Project context doesn't persist. Every session, the AI starts from scratch. It doesn't know you decided not to add an authentication system. It doesn't know deployment must fit on a €3 VPS. It will propose JWTs, refresh tokens, Redis for sessions. You have to re-explain constraints every time — or use a well-maintained CLAUDE.md.

It doesn't maintain scope discipline. This is the most insidious problem. "We could also add..." is a phrase the AI uses often. A notification system. A full REST API. A playlist system. Each suggestion is reasonable in isolation. Together, they turn a simple tool into a complexity monster. Saying no regularly is a skill in itself in this way of working.

It agrees too easily. If you propose a flawed approach, it'll implement it cleanly. A human pair would have said "wait, are you sure?" The AI by default says "here's the implementation." You have to explicitly ask it to challenge your choices.

The pattern that works

After several sessions on sharebox, the pattern that produces the best results is this:

Pair review, not delegation. "Write me the streaming function" gives something that works but doesn't respect the project's constraints. "Here's my implementation, what's problematic?" gives something useful.

Describe the problem, not the solution. "I have a concurrency problem on FPM workers when multiple requests arrive simultaneously" is far better than "implement a mutex." The second formulation gives a generic answer. The first triggers real thinking about the context.

Never accept the first solution. Not because it's bad — it's often correct. But because there's almost always a constraint the AI hasn't accounted for. Asking "what are the alternatives?" and "what are the limits of this approach?" systematically reveals something useful.

Keep control of git. Every commit is a decision. The AI doesn't commit — you do. This minimal friction is healthy: it forces you to read what's going into the repo rather than merging blindly.

What the git log reveals

Sharebox's recent commit history shows something interesting: the latest commits are almost all corrections and hardening, not features.

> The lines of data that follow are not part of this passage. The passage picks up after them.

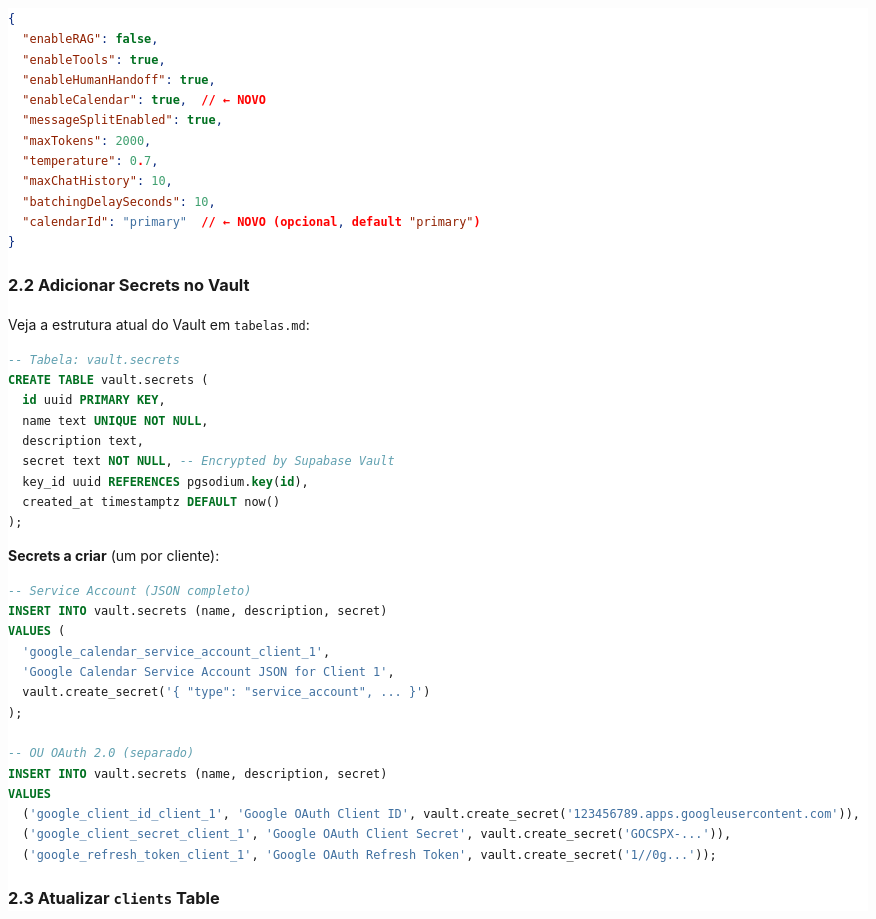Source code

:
 ```json
{
  "enableRAG": false,
  "enableTools": true,
  "enableHumanHandoff": true,
  "enableCalendar": true,  // ← NOVO
  "messageSplitEnabled": true,
  "maxTokens": 2000,
  "temperature": 0.7,
  "maxChatHistory": 10,
  "batchingDelaySeconds": 10,
  "calendarId": "primary"  // ← NOVO (opcional, default "primary")
}
```

### 2.2 Adicionar Secrets no Vault

Veja a estrutura atual do Vault em `tabelas.md`:

```sql
-- Tabela: vault.secrets
CREATE TABLE vault.secrets (
  id uuid PRIMARY KEY,
  name text UNIQUE NOT NULL,
  description text,
  secret text NOT NULL, -- Encrypted by Supabase Vault
  key_id uuid REFERENCES pgsodium.key(id),
  created_at timestamptz DEFAULT now()
);
```

**Secrets a criar** (um por cliente):

```sql
-- Service Account (JSON completo)
INSERT INTO vault.secrets (name, description, secret)
VALUES (
  'google_calendar_service_account_client_1',
  'Google Calendar Service Account JSON for Client 1',
  vault.create_secret('{ "type": "service_account", ... }')
);

-- OU OAuth 2.0 (separado)
INSERT INTO vault.secrets (name, description, secret)
VALUES 
  ('google_client_id_client_1', 'Google OAuth Client ID', vault.create_secret('123456789.apps.googleusercontent.com')),
  ('google_client_secret_client_1', 'Google OAuth Client Secret', vault.create_secret('GOCSPX-...')),
  ('google_refresh_token_client_1', 'Google OAuth Refresh Token', vault.create_secret('1//0g...'));
```

### 2.3 Atualizar `clients` Table
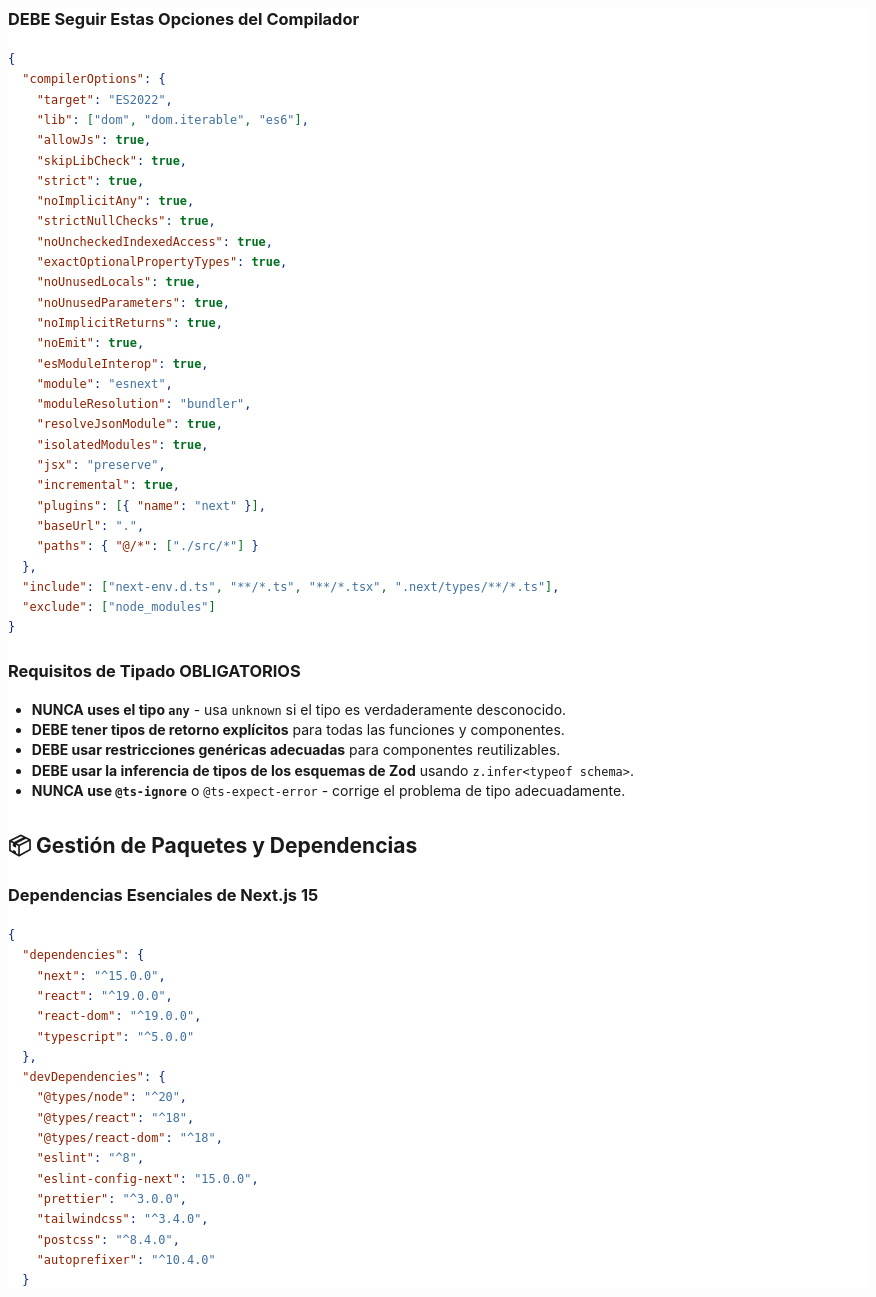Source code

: ### DEBE Seguir Estas Opciones del Compilador
```json
{
  "compilerOptions": {
    "target": "ES2022",
    "lib": ["dom", "dom.iterable", "es6"],
    "allowJs": true,
    "skipLibCheck": true,
    "strict": true,
    "noImplicitAny": true,
    "strictNullChecks": true,
    "noUncheckedIndexedAccess": true,
    "exactOptionalPropertyTypes": true,
    "noUnusedLocals": true,
    "noUnusedParameters": true,
    "noImplicitReturns": true,
    "noEmit": true,
    "esModuleInterop": true,
    "module": "esnext",
    "moduleResolution": "bundler",
    "resolveJsonModule": true,
    "isolatedModules": true,
    "jsx": "preserve",
    "incremental": true,
    "plugins": [{ "name": "next" }],
    "baseUrl": ".",
    "paths": { "@/*": ["./src/*"] }
  },
  "include": ["next-env.d.ts", "**/*.ts", "**/*.tsx", ".next/types/**/*.ts"],
  "exclude": ["node_modules"]
}
```

### Requisitos de Tipado OBLIGATORIOS
- **NUNCA uses el tipo `any`** - usa `unknown` si el tipo es verdaderamente desconocido.
- **DEBE tener tipos de retorno explícitos** para todas las funciones y componentes.
- **DEBE usar restricciones genéricas adecuadas** para componentes reutilizables.
- **DEBE usar la inferencia de tipos de los esquemas de Zod** usando `z.infer<typeof schema>`.
- **NUNCA use `@ts-ignore`** o `@ts-expect-error` - corrige el problema de tipo adecuadamente.

## 📦 Gestión de Paquetes y Dependencias

### Dependencias Esenciales de Next.js 15
```json
{
  "dependencies": {
    "next": "^15.0.0",
    "react": "^19.0.0",
    "react-dom": "^19.0.0",
    "typescript": "^5.0.0"
  },
  "devDependencies": {
    "@types/node": "^20",
    "@types/react": "^18",
    "@types/react-dom": "^18",
    "eslint": "^8",
    "eslint-config-next": "15.0.0",
    "prettier": "^3.0.0",
    "tailwindcss": "^3.4.0",
    "postcss": "^8.4.0",
    "autoprefixer": "^10.4.0"
  }
```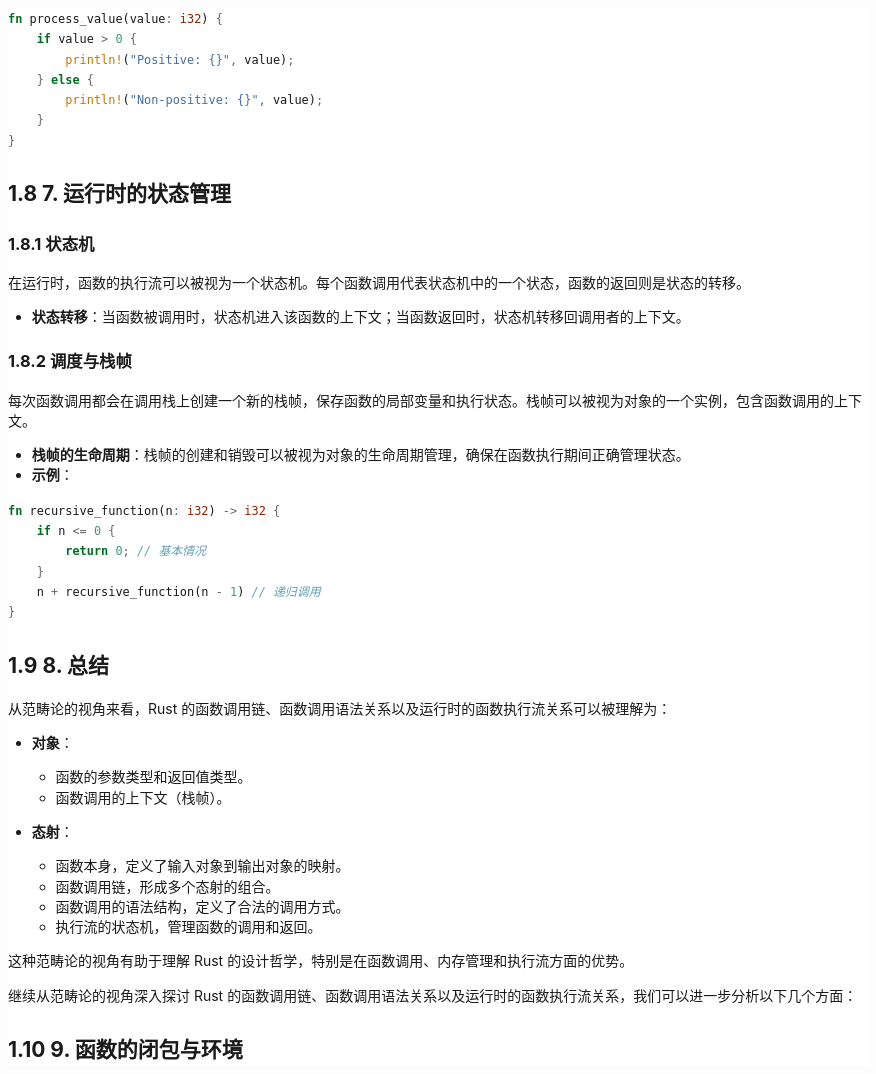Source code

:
 ```rust
fn process_value(value: i32) {
    if value > 0 {
        println!("Positive: {}", value);
    } else {
        println!("Non-positive: {}", value);
    }
}
```

## 1.8 7. 运行时的状态管理

### 1.8.1 状态机

在运行时，函数的执行流可以被视为一个状态机。每个函数调用代表状态机中的一个状态，函数的返回则是状态的转移。

- **状态转移**：当函数被调用时，状态机进入该函数的上下文；当函数返回时，状态机转移回调用者的上下文。

### 1.8.2 调度与栈帧

每次函数调用都会在调用栈上创建一个新的栈帧，保存函数的局部变量和执行状态。栈帧可以被视为对象的一个实例，包含函数调用的上下文。

- **栈帧的生命周期**：栈帧的创建和销毁可以被视为对象的生命周期管理，确保在函数执行期间正确管理状态。
- **示例**：

```rust
fn recursive_function(n: i32) -> i32 {
    if n <= 0 {
        return 0; // 基本情况
    }
    n + recursive_function(n - 1) // 递归调用
}
```

## 1.9 8. 总结

从范畴论的视角来看，Rust 的函数调用链、函数调用语法关系以及运行时的函数执行流关系可以被理解为：

- **对象**：
  - 函数的参数类型和返回值类型。
  - 函数调用的上下文（栈帧）。

- **态射**：
  - 函数本身，定义了输入对象到输出对象的映射。
  - 函数调用链，形成多个态射的组合。
  - 函数调用的语法结构，定义了合法的调用方式。
  - 执行流的状态机，管理函数的调用和返回。

这种范畴论的视角有助于理解 Rust 的设计哲学，特别是在函数调用、内存管理和执行流方面的优势。

继续从范畴论的视角深入探讨 Rust 的函数调用链、函数调用语法关系以及运行时的函数执行流关系，我们可以进一步分析以下几个方面：

## 1.10 9. 函数的闭包与环境
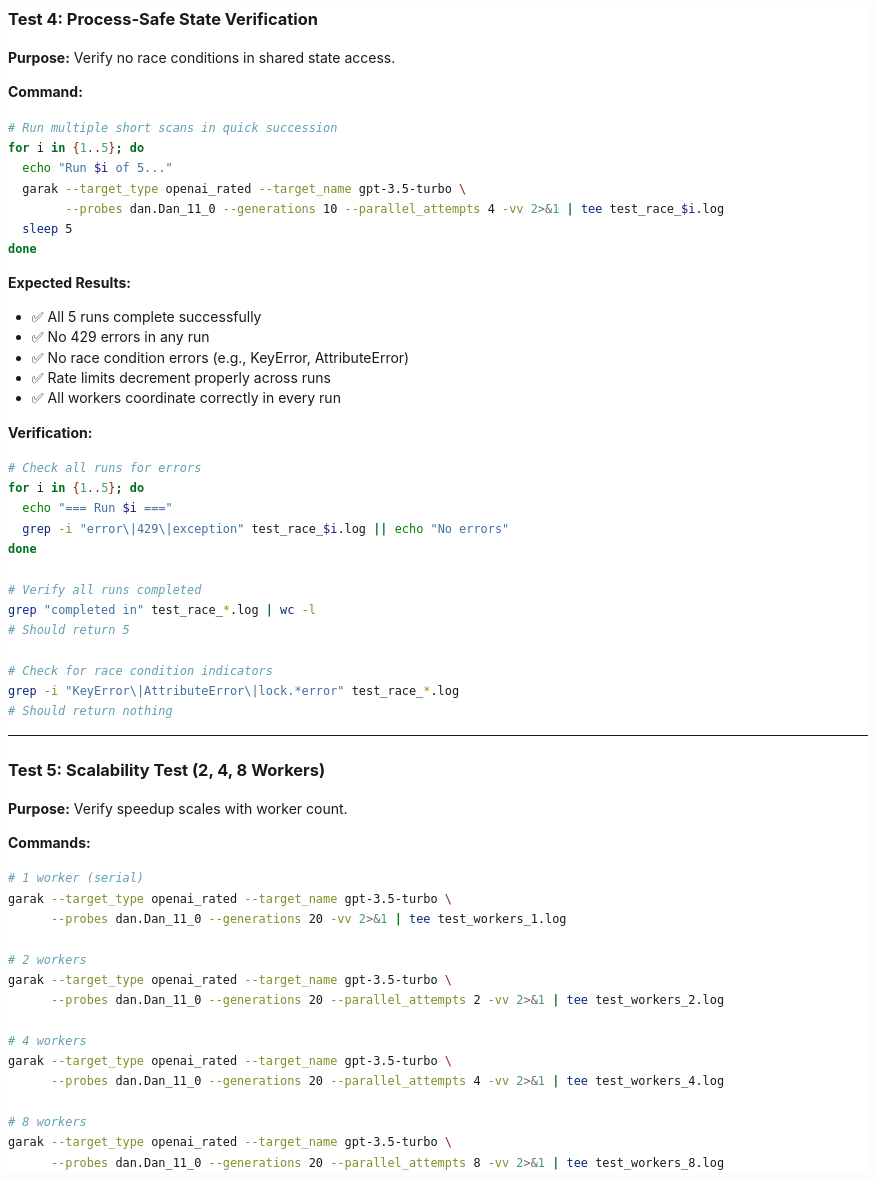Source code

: 
### Test 4: Process-Safe State Verification

**Purpose:** Verify no race conditions in shared state access.

**Command:**
```bash
# Run multiple short scans in quick succession
for i in {1..5}; do
  echo "Run $i of 5..."
  garak --target_type openai_rated --target_name gpt-3.5-turbo \
        --probes dan.Dan_11_0 --generations 10 --parallel_attempts 4 -vv 2>&1 | tee test_race_$i.log
  sleep 5
done
```

**Expected Results:**
- ✅ All 5 runs complete successfully
- ✅ No 429 errors in any run
- ✅ No race condition errors (e.g., KeyError, AttributeError)
- ✅ Rate limits decrement properly across runs
- ✅ All workers coordinate correctly in every run

**Verification:**
```bash
# Check all runs for errors
for i in {1..5}; do
  echo "=== Run $i ==="
  grep -i "error\|429\|exception" test_race_$i.log || echo "No errors"
done

# Verify all runs completed
grep "completed in" test_race_*.log | wc -l
# Should return 5

# Check for race condition indicators
grep -i "KeyError\|AttributeError\|lock.*error" test_race_*.log
# Should return nothing
```

---

### Test 5: Scalability Test (2, 4, 8 Workers)

**Purpose:** Verify speedup scales with worker count.

**Commands:**
```bash
# 1 worker (serial)
garak --target_type openai_rated --target_name gpt-3.5-turbo \
      --probes dan.Dan_11_0 --generations 20 -vv 2>&1 | tee test_workers_1.log

# 2 workers
garak --target_type openai_rated --target_name gpt-3.5-turbo \
      --probes dan.Dan_11_0 --generations 20 --parallel_attempts 2 -vv 2>&1 | tee test_workers_2.log

# 4 workers
garak --target_type openai_rated --target_name gpt-3.5-turbo \
      --probes dan.Dan_11_0 --generations 20 --parallel_attempts 4 -vv 2>&1 | tee test_workers_4.log

# 8 workers
garak --target_type openai_rated --target_name gpt-3.5-turbo \
      --probes dan.Dan_11_0 --generations 20 --parallel_attempts 8 -vv 2>&1 | tee test_workers_8.log
```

Sanitising filenames in Content-Disposition to prevent injection. Fixing an iOS hoisting bug where browser detection was called before initialisation. Fixing a subtitle cache poisoning caused by browser caching. Fixing a duplicate ffmpeg process spawned from parallel requests.

That's the reality of AI pair programming on a project built over a few days: the iteration speed is real. You reach a first working state quickly. Then the consolidation work begins — and there, the AI is less useful than during the build phase. Timing bugs, race conditions, browser edge cases: the AI proposes solutions, but diagnosing the actual problem often requires careful log reading that the AI can't do for you.

The refactoring is visible too: over 1000 lines of JS/CSS extracted into separate files. That cleanup, I wanted it. The AI executed it well, but it didn't need it — it would have kept adding code to the same file without complaint.

Conclusion

Sharebox works. It runs on a NAS, serves movies, handles subtitles, survives parallel requests. It took a fraction of the time it would have taken alone.

What AI pair programming changed is iteration speed on known problems. Video streaming, concurrency handling, codec detection: documented domains where AI is operational fast. What it didn't change: scope decisions, architecture, the discipline not to over-engineer. Those decisions remain human, and they have direct impact on the quality of the result.

The real gain isn't "AI codes for me." It's "I have a pair available 24/7 who knows most patterns, doesn't get tired, and can implement what I validate." That's different. And it's already a lot.